# Rental Cars - Hawaii - PRICE DROP



## daventrina (Aug 23, 2018)

Finally ... Or Costco car reservation for our JEEP Wrangler on the Big Island in October for 21 day finally had a price reduction of $415 ... Yay  

If anyone is is/has been shopping for a Hawaii rental ... now might be a good time to check....


----------



## daventrina (Aug 23, 2018)

Would folkd prefer Alamo or for an extra $110 Enterprise?


----------



## DaveNV (Aug 23, 2018)

daventrina said:


> Would folkd prefer Alamo or for an extra $110 Enterprise?



I think in Hawaii, either company is fine.  I'd go with the cheaper one. The cars will be identical.

Dave


----------



## bizaro86 (Aug 23, 2018)

I would prefer Alamo, because you get to pick your car from a selection of choices in the class.


----------



## Egret1986 (Aug 24, 2018)

daventrina said:


> Finally ... Or Costco car reservation for our JEEP Wrangler on the Big Island in October for 21 day finally had a price reduction of $415 ... Yay
> 
> If anyone is is/has been shopping for a Hawaii rental ... now might be a good time to check....



Great savings!

Thanks for the reminder to check.


----------



## rickandcindy23 (Aug 24, 2018)

I would always go with Alamo, all things being equal.  The kiosk at Alamo might save you hours over Enterprise.


----------



## daventrina (Aug 25, 2018)

bizaro86 said:


> I would prefer Alamo, because you get to pick your car from a selection of choices in the class.


In this case doesn’t matter much ...
JEEP Wrangler or JEEP Wrangler


----------



## itr452 (Aug 25, 2018)

sweet thanks for the headsup just checked and our minivan rental for HNL went down $40 for the week!


----------



## StevenTing (Nov 21, 2018)

daventrina said:


> Would folkd prefer Alamo or for an extra $110 Enterprise?



Enterprise and Alamo are essentially the same company.  Same with National.  They are owned by the same parent company.

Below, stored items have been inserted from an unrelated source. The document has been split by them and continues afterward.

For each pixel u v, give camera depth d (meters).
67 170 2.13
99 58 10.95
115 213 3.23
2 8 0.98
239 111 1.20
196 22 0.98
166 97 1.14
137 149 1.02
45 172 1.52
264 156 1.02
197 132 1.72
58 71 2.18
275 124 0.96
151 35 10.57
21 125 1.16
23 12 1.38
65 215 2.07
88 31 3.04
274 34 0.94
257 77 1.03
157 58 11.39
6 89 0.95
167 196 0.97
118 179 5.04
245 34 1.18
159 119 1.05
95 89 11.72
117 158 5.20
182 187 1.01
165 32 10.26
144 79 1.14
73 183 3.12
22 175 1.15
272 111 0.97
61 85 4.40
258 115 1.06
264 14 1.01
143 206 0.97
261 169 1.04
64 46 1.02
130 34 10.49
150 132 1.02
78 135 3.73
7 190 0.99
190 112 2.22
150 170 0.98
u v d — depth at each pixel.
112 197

https://www.enterpriseholdings.com/en/index.html


----------



## Luanne (Nov 21, 2018)

StevenTing said:


> Enterprise and Alamo are essentially the same company.  Same with National.  They are owned by the same parent company.
> 
> https://www.enterpriseholdings.com/en/index.html


And on another note Avis, Budget and Payless are owned by the same company (not the same company as Alamo).  Once when we had a rental in Albuquerque with Budget, they didn't have the size car we needed, so the rep just moved over to the Avis desk and gave us one of their cars.


----------



## Luanne (Dec 17, 2018)

Just got notification through AutoSlash today that they found a cheaper price for our rental on Maui in March.  We originally had a mid-size SUV with Alamo for $804.00 for two weeks.  Now it's $629.80, still with Alamo.


----------



## bizaro86 (Dec 17, 2018)

Luanne said:


> Just got notification through AutoSlash today that they found a cheaper price for our rental on Maui in March.  We originally had a mid-size SUV with Alamo for $804.00 for two weeks.  Now it's $629.80, still with Alamo.

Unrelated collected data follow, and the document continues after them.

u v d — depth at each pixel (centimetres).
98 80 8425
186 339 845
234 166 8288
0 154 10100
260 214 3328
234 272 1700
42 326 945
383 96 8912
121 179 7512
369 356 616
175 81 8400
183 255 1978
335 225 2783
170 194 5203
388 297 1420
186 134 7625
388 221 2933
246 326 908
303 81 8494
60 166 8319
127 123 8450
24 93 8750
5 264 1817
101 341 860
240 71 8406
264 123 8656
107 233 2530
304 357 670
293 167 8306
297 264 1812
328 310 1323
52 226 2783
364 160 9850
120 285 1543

I have a big island two week rental in January that just went down by $250 yesterday. Might be worth a check for those with upcoming trips.


----------



## rickandcindy23 (Dec 17, 2018)

Our son and daughter-in-law just got a 2 week rental from Costco for $600, full-sized car at Alamo.  This is for 2/23-3/9.  I think it was a special sale.


----------



## Luanne (Dec 17, 2018)

rickandcindy23 said:


> Our son and daughter-in-law just got a 2 week rental from Costco for $600, full-sized car at Alamo.  This is for 2/23-3/9.  I think it was a special sale.

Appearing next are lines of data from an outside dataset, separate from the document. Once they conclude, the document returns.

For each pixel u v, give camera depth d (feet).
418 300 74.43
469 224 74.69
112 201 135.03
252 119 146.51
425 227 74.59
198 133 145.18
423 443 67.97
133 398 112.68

I'm seeing close to the same rate we got through AutoSlash and Priceline with Costco.  Our rental is actually for 15 days, not two weeks.  They are quoting $635.59 for a midsize SUV, our price is $629.80.  Both with Alamo.  Full size cars are more.


----------



## TravelTime (Dec 17, 2018)

We got a 2 week rental on Oahu for a little over $300 in late September. I had a car booked for more and at the airport, I switched to a different company and the last minute price was lower. I did not switch due to price. The first company had terrible airport pickup service and we were waiting for the car rental bus for a long time so I looked up another company that had a lot of rental car buses passing us by and switched. I use the discount car rental links to book cars in Hawaii. The pricing is often a lot better than other options and it is all name brand rental car companies.


----------



## richardrose (Dec 22, 2018)

daventrina said:


> Would folkd prefer Alamo or for an extra $110 Enterprise?




I preety well stick with alamo always happy with them and can usually, far enough out, find good deals.


----------



## cgeidl (Dec 22, 2018)

We just rented a full size from the Phoenix airport for two weeks with a total cost under $300. Why Hawaii is so high seems ludicrous when few drive many miles with their rental. For our upcoming Feb trip for 17 days we will probably drive 3 or 4 hundred miles. Our present cost is around $700. Previously we have always gotten rentals under $200 per week.


----------



## Luanne (Dec 22, 2018)

cgeidl said:


> We just rented a full size from the Phoenix airport for two weeks with a total cost under $300. Why Hawaii is so high seems ludicrous when few drive many miles with their rental. For our upcoming Feb trip for 17 days we will probably drive 3 or 4 hundred miles. Our present cost is around $700. Previously we have always gotten rentals under $200 per week.


I would imagine prices are higher for rental cars as with everything else on Hawaii it's difficult to get it there.  They probably have smaller fleets, and difficulty in replacing cars when they go out of service.


----------



## luvgoldns (Dec 31, 2018)

THANK YOU ALL once again! I totally forgot about looking at Costco for rental cars. After more than 6 years, we're finally heading back to Maui for two weeks this spring. The price to rent a convertible from Avis (through Costco and the Avis site) is $2,409; Alamo through Costco is $721! Awesome!


----------



## slip (Dec 31, 2018)

I just checked mine yesterday and it went down $50 for my Maui trip. So we now have a full size SUV for $317 all in. Full size cars came down to $240 so that’s not too bad either. I’ll keep watch. I have this registered in AutoSlash but haven’t gotten any notices from them.


----------



## lockewong (Dec 31, 2018)

slip said:


> I just checked mine yesterday and it went down $50 for my Maui trip. So we now have a full size SUV for $317 all in. Full size cars came down to $240 so that’s not too bad either. I’ll keep watch. I have this registered in AutoSlash but haven’t gotten any notices from them.


I have a car through Hotwire for President's Week 2019 Maui.  Maui often sells out that week and I have had to pay through the nose.  Also, try Price line.  Costco did not work for me last time.


----------



## slip (Dec 31, 2018)

lockewong said:


> I have a car through Hotwire for President's Week 2019 Maui.  Maui often sells out that week and I have had to pay through the nose.  Also, try Price line.  Costco did not work for me last time.



Costco didn’t work for me either last time. I actually used RCI. They had the best price. I did try Priceline and they were about the same on a full sized car but more on the full sized SUV. We have friends with us this time and extra luggage for our condo so I need the larger vehicle. I’ll keep watching.


----------